El pino de la Isla Chica, con su ropaje gris, cargado de lustros, permanece fiel a su sentido de supervivencia, reliquia insoslayable  de estampas de una Huelva que ya descansa en el pasado pero que permanece en la memoria de muchos onubenses.  Al romper el alba, los gorriones, con sus monótonos trinos confunden sus arrullos sobre sus ramajes, escuálidos y desnudos por los avatares del otoño, ávidos de un pronto grito primaveral.

El pino de la Isla Chica es receptor también de la presencia de palomas y jilgueros, que durante la época de celo hacen sus nidos y crían a su descendencia.
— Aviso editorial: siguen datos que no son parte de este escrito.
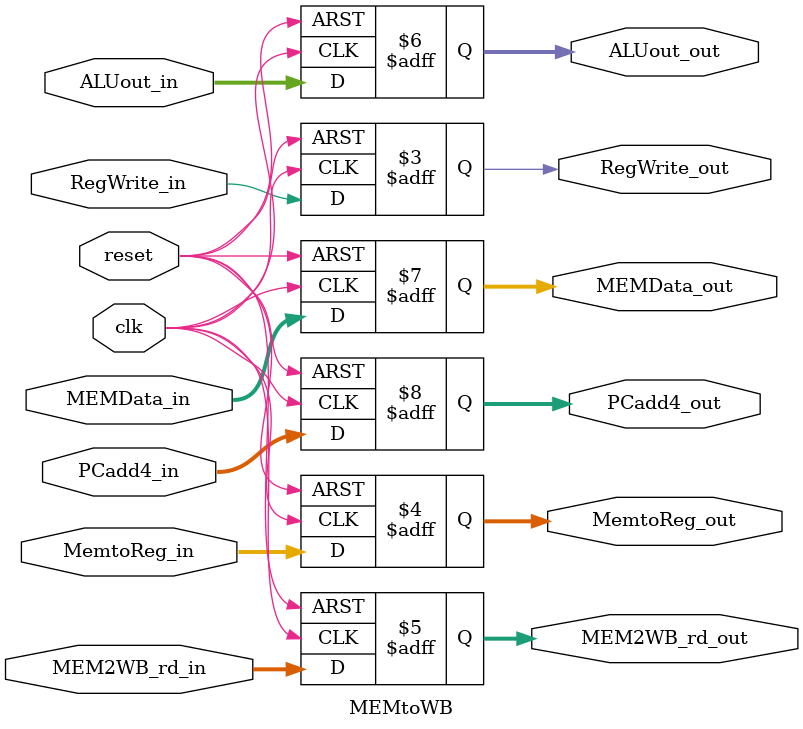
<source format=v>
`timescale 1ns/1ns

module MEMtoWB(clk,reset,PCadd4_in,PCadd4_out,
               MemtoReg_in,RegWrite_in,           //WB
               ALUout_in,MEMData_in,MEM2WB_rd_in,
               MemtoReg_out,RegWrite_out,           //WB
               ALUout_out,MEMData_out,MEM2WB_rd_out);
input clk,reset;
input RegWrite_in;
input [1:0] MemtoReg_in;
input [4:0] MEM2WB_rd_in;
input [31:0] ALUout_in,MEMData_in,PCadd4_in;
output reg RegWrite_out;
output reg [1:0] MemtoReg_out;
output reg [4:0] MEM2WB_rd_out;
output reg [31:0] ALUout_out,MEMData_out,PCadd4_out;

always @(posedge clk or negedge reset)
begin
  if(~reset)
  begin
    RegWrite_out<=1'b0;
    MemtoReg_out<=2'b00;
    MEM2WB_rd_out<=5'b00000;
    ALUout_out<=32'h00000000;
    MEMData_out<=32'h00000000;
    PCadd4_out<=32'h00000000;
  end
  else
  begin
    RegWrite_out<=RegWrite_in;
    MemtoReg_out<=MemtoReg_in;
    MEM2WB_rd_out<=MEM2WB_rd_in;
    ALUout_out<=ALUout_in;
    MEMData_out<=MEMData_in;
    PCadd4_out<=PCadd4_in;   
  end
end

endmodule
</source>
Contrasta su presencia,  hierático, empinado, como antepuerta de la plazoleta, dibujando a la salida del sol de la mañana un capirucho de sombra sobre los húmedos asientos existentes, entre la parada del autobús urbano y la porfía de existires que mantiene con la iglesia de la Virgen del Rocío. El pino continúa ahí, aferrado a su aprendizaje de eternidad, sin el martirio de la poda, libre de sacrificios, con a ausencia del celo del hombre, pino solo y a secas, aproximándose cada vez más a lo azul.

La medida del tiempo ha transcurrido inexorablemente, y el pino, con su senectud a cuestas, aprehende momentos intrínsecos que nos hacen rememorar los años de la infancia que transcurrieron  también en nuestra populosa barriada. Una estampa de vivencias que sigue presente a pesar del paso de los años.